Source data
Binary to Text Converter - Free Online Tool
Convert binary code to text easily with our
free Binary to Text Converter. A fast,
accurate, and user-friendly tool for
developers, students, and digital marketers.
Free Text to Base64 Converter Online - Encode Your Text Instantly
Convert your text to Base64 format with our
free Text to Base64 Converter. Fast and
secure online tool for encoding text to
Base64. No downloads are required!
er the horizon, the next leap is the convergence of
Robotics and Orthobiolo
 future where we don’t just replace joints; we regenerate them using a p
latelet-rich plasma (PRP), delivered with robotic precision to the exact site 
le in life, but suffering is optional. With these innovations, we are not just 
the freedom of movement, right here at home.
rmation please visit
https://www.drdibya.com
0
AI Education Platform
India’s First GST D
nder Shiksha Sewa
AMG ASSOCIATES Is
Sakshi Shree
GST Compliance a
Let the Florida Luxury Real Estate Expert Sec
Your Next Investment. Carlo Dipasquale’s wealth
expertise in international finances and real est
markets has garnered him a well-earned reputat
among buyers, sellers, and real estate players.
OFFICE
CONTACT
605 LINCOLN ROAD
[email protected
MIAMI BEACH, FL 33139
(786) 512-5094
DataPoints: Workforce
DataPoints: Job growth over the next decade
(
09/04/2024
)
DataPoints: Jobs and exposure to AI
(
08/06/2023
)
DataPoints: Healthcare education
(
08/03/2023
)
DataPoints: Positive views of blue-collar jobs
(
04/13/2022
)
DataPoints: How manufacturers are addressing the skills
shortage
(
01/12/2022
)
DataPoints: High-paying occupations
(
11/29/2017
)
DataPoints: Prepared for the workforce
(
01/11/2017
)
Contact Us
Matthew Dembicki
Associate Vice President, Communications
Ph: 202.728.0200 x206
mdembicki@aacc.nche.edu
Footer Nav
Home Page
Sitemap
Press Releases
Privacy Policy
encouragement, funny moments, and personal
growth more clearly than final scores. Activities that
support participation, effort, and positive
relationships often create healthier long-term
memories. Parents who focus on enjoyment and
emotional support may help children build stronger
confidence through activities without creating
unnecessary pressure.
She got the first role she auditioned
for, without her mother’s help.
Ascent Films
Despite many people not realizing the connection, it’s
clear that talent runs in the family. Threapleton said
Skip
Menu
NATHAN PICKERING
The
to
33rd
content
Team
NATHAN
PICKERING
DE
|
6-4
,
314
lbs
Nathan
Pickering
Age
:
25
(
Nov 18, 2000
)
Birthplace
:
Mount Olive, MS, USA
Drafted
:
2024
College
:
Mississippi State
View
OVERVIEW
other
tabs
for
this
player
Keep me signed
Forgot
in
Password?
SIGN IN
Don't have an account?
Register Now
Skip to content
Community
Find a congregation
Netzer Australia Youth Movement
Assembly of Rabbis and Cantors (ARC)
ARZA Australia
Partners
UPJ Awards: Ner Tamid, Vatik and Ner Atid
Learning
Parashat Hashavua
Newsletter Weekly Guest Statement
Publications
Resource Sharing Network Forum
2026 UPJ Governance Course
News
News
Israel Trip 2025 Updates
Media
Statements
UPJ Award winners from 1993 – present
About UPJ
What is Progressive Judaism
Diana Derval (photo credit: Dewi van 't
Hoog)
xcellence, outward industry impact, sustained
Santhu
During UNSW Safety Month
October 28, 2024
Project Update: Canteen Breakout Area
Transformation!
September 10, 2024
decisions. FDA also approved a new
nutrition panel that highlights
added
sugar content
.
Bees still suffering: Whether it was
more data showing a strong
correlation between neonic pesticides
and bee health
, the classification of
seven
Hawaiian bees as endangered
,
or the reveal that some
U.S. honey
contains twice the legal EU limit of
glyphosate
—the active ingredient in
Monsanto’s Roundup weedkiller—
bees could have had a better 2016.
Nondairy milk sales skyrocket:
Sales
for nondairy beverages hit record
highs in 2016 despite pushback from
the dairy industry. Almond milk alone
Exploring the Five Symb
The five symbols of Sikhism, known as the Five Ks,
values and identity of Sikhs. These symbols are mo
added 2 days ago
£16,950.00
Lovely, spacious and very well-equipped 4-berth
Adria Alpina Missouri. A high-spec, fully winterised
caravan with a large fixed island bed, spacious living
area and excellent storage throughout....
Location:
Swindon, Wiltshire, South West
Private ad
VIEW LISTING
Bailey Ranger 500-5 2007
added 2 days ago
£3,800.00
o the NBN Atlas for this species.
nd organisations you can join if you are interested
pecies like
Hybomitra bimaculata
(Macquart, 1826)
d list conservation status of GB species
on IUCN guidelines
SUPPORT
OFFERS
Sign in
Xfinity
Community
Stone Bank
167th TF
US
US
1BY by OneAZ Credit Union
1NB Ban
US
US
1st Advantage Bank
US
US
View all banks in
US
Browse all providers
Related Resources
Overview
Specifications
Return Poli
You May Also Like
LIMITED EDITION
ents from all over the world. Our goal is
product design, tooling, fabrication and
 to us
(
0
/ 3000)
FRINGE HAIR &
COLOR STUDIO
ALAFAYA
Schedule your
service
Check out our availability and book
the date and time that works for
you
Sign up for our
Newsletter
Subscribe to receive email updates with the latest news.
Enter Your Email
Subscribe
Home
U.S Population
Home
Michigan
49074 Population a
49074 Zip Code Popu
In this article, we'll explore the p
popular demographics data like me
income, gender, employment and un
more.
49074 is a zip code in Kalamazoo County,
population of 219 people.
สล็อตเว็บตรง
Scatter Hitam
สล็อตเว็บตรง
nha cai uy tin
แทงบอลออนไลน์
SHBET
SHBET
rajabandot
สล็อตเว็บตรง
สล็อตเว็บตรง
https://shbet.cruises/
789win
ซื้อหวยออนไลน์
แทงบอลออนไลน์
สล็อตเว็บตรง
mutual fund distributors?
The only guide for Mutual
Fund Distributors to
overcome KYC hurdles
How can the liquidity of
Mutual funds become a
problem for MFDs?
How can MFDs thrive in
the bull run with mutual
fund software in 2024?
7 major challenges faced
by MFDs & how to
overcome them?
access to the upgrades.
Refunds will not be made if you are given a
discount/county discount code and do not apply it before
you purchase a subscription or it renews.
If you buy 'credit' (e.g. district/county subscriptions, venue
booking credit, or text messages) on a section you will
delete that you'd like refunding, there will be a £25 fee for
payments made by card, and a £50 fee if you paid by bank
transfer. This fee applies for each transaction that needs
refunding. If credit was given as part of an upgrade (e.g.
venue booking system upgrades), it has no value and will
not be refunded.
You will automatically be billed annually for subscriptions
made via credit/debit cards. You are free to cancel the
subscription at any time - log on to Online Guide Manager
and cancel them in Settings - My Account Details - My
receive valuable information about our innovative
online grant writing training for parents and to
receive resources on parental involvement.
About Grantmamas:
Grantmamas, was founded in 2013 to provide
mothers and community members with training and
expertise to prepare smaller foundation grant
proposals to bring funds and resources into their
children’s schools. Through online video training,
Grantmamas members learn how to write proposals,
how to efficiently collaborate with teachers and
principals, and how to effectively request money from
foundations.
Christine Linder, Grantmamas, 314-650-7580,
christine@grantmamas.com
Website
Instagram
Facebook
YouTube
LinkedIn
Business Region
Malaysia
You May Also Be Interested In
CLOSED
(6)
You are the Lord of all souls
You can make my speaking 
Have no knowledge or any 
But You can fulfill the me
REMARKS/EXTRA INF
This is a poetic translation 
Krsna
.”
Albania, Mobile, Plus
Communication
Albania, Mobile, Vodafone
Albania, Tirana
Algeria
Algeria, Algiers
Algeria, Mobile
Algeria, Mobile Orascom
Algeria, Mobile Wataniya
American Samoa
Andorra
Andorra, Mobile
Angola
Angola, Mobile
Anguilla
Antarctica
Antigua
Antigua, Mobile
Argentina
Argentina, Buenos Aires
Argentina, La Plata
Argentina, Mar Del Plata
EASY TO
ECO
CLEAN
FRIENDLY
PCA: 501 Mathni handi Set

**Work item**
Repeat the data verbatim, line after line, leaving nothing out.

**Response to the exercise**
Binary to Text Converter - Free Online Tool
Convert binary code to text easily with our
free Binary to Text Converter. A fast,
accurate, and user-friendly tool for
developers, students, and digital marketers.
Free Text to Base64 Converter Online - Encode Your Text Instantly
Convert your text to Base64 format with our
free Text to Base64 Converter. Fast and
secure online tool for encoding text to
Base64. No downloads are required!
er the horizon, the next leap is the convergence of
Robotics and Orthobiolo
 future where we don’t just replace joints; we regenerate them using a p
latelet-rich plasma (PRP), delivered with robotic precision to the exact site 
le in life, but suffering is optional. With these innovations, we are not just 
the freedom of movement, right here at home.
rmation please visit
https://www.drdibya.com
0
AI Education Platform
India’s First GST D
nder Shiksha Sewa
AMG ASSOCIATES Is
Sakshi Shree
GST Compliance a
Let the Florida Luxury Real Estate Expert Sec
Your Next Investment. Carlo Dipasquale’s wealth
expertise in international finances and real est
markets has garnered him a well-earned reputat
among buyers, sellers, and real estate players.
OFFICE
CONTACT
605 LINCOLN ROAD
[email protected
MIAMI BEACH, FL 33139
(786) 512-5094
DataPoints: Workforce
DataPoints: Job growth over the next decade
(
09/04/2024
)
DataPoints: Jobs and exposure to AI
(
08/06/2023
)
DataPoints: Healthcare education
(
08/03/2023
)
DataPoints: Positive views of blue-collar jobs
(
04/13/2022
)
DataPoints: How manufacturers are addressing the skills
shortage
(
01/12/2022
)
DataPoints: High-paying occupations
(
11/29/2017
)
DataPoints: Prepared for the workforce
(
01/11/2017
)
Contact Us
Matthew Dembicki
Associate Vice President, Communications
Ph: 202.728.0200 x206
mdembicki@aacc.nche.edu
Footer Nav
Home Page
Sitemap
Press Releases
Privacy Policy
encouragement, funny moments, and personal
growth more clearly than final scores. Activities that
support participation, effort, and positive
relationships often create healthier long-term
memories. Parents who focus on enjoyment and
emotional support may help children build stronger
confidence through activities without creating
unnecessary pressure.
She got the first role she auditioned
for, without her mother’s help.
Ascent Films
Despite many people not realizing the connection, it’s
clear that talent runs in the family. Threapleton said
Skip
Menu
NATHAN PICKERING
The
to
33rd
content
Team
NATHAN
PICKERING
DE
|
6-4
,
314
lbs
Nathan
Pickering
Age
:
25
(
Nov 18, 2000
)
Birthplace
:
Mount Olive, MS, USA
Drafted
:
2024
College
:
Mississippi State
View
OVERVIEW
other
tabs
for
this
player
Keep me signed
Forgot
in
Password?
SIGN IN
Don't have an account?
Register Now
Skip to content
Community
Find a congregation
Netzer Australia Youth Movement
Assembly of Rabbis and Cantors (ARC)
ARZA Australia
Partners
UPJ Awards: Ner Tamid, Vatik and Ner Atid
Learning
Parashat Hashavua
Newsletter Weekly Guest Statement
Publications
Resource Sharing Network Forum
2026 UPJ Governance Course
News
News
Israel Trip 2025 Updates
Media
Statements
UPJ Award winners from 1993 – present
About UPJ
What is Progressive Judaism
Diana Derval (photo credit: Dewi van 't
Hoog)
xcellence, outward industry impact, sustained
Santhu
During UNSW Safety Month
October 28, 2024
Project Update: Canteen Breakout Area
Transformation!
September 10, 2024
decisions. FDA also approved a new
nutrition panel that highlights
added
sugar content
.
Bees still suffering: Whether it was
more data showing a strong
correlation between neonic pesticides
and bee health
, the classification of
seven
Hawaiian bees as endangered
,
or the reveal that some
U.S. honey
contains twice the legal EU limit of
glyphosate
—the active ingredient in
Monsanto’s Roundup weedkiller—
bees could have had a better 2016.
Nondairy milk sales skyrocket:
Sales
for nondairy beverages hit record
highs in 2016 despite pushback from
the dairy industry. Almond milk alone
Exploring the Five Symb
The five symbols of Sikhism, known as the Five Ks,
values and identity of Sikhs. These symbols are mo
added 2 days ago
£16,950.00
Lovely, spacious and very well-equipped 4-berth
Adria Alpina Missouri. A high-spec, fully winterised
caravan with a large fixed island bed, spacious living
area and excellent storage throughout....
Location:
Swindon, Wiltshire, South West
Private ad
VIEW LISTING
Bailey Ranger 500-5 2007
added 2 days ago
£3,800.00
o the NBN Atlas for this species.
nd organisations you can join if you are interested
pecies like
Hybomitra bimaculata
(Macquart, 1826)
d list conservation status of GB species
on IUCN guidelines
SUPPORT
OFFERS
Sign in
Xfinity
Community
Stone Bank
167th TF
US
US
1BY by OneAZ Credit Union
1NB Ban
US
US
1st Advantage Bank
US
US
View all banks in
US
Browse all providers
Related Resources
Overview
Specifications
Return Poli
You May Also Like
LIMITED EDITION
ents from all over the world. Our goal is
product design, tooling, fabrication and
 to us
(
0
/ 3000)
FRINGE HAIR &
COLOR STUDIO
ALAFAYA
Schedule your
service
Check out our availability and book
the date and time that works for
you
Sign up for our
Newsletter
Subscribe to receive email updates with the latest news.
Enter Your Email
Subscribe
Home
U.S Population
Home
Michigan
49074 Population a
49074 Zip Code Popu
In this article, we'll explore the p
popular demographics data like me
income, gender, employment and un
more.
49074 is a zip code in Kalamazoo County,
population of 219 people.
สล็อตเว็บตรง
Scatter Hitam
สล็อตเว็บตรง
nha cai uy tin
แทงบอลออนไลน์
SHBET
SHBET
rajabandot
สล็อตเว็บตรง
สล็อตเว็บตรง
https://shbet.cruises/
789win
ซื้อหวยออนไลน์
แทงบอลออนไลน์
สล็อตเว็บตรง
mutual fund distributors?
The only guide for Mutual
Fund Distributors to
overcome KYC hurdles
How can the liquidity of
Mutual funds become a
problem for MFDs?
How can MFDs thrive in
the bull run with mutual
fund software in 2024?
7 major challenges faced
by MFDs & how to
overcome them?
access to the upgrades.
Refunds will not be made if you are given a
discount/county discount code and do not apply it before
you purchase a subscription or it renews.
If you buy 'credit' (e.g. district/county subscriptions, venue
booking credit, or text messages) on a section you will
delete that you'd like refunding, there will be a £25 fee for
payments made by card, and a £50 fee if you paid by bank
transfer. This fee applies for each transaction that needs
refunding. If credit was given as part of an upgrade (e.g.
venue booking system upgrades), it has no value and will
not be refunded.
You will automatically be billed annually for subscriptions
made via credit/debit cards. You are free to cancel the
subscription at any time - log on to Online Guide Manager
and cancel them in Settings - My Account Details - My
receive valuable information about our innovative
online grant writing training for parents and to
receive resources on parental involvement.
About Grantmamas:
Grantmamas, was founded in 2013 to provide
mothers and community members with training and
expertise to prepare smaller foundation grant
proposals to bring funds and resources into their
children’s schools. Through online video training,
Grantmamas members learn how to write proposals,
how to efficiently collaborate with teachers and
principals, and how to effectively request money from
foundations.
Christine Linder, Grantmamas, 314-650-7580,
christine@grantmamas.com
Website
Instagram
Facebook
YouTube
LinkedIn
Business Region
Malaysia
You May Also Be Interested In
CLOSED
(6)
You are the Lord of all souls
You can make my speaking 
Have no knowledge or any 
But You can fulfill the me
REMARKS/EXTRA INF
This is a poetic translation 
Krsna
.”
Albania, Mobile, Plus
Communication
Albania, Mobile, Vodafone
Albania, Tirana
Algeria
Algeria, Algiers
Algeria, Mobile
Algeria, Mobile Orascom
Algeria, Mobile Wataniya
American Samoa
Andorra
Andorra, Mobile
Angola
Angola, Mobile
Anguilla
Antarctica
Antigua
Antigua, Mobile
Argentina
Argentina, Buenos Aires
Argentina, La Plata
Argentina, Mar Del Plata
EASY TO
ECO
CLEAN
FRIENDLY
PCA: 501 Mathni handi Set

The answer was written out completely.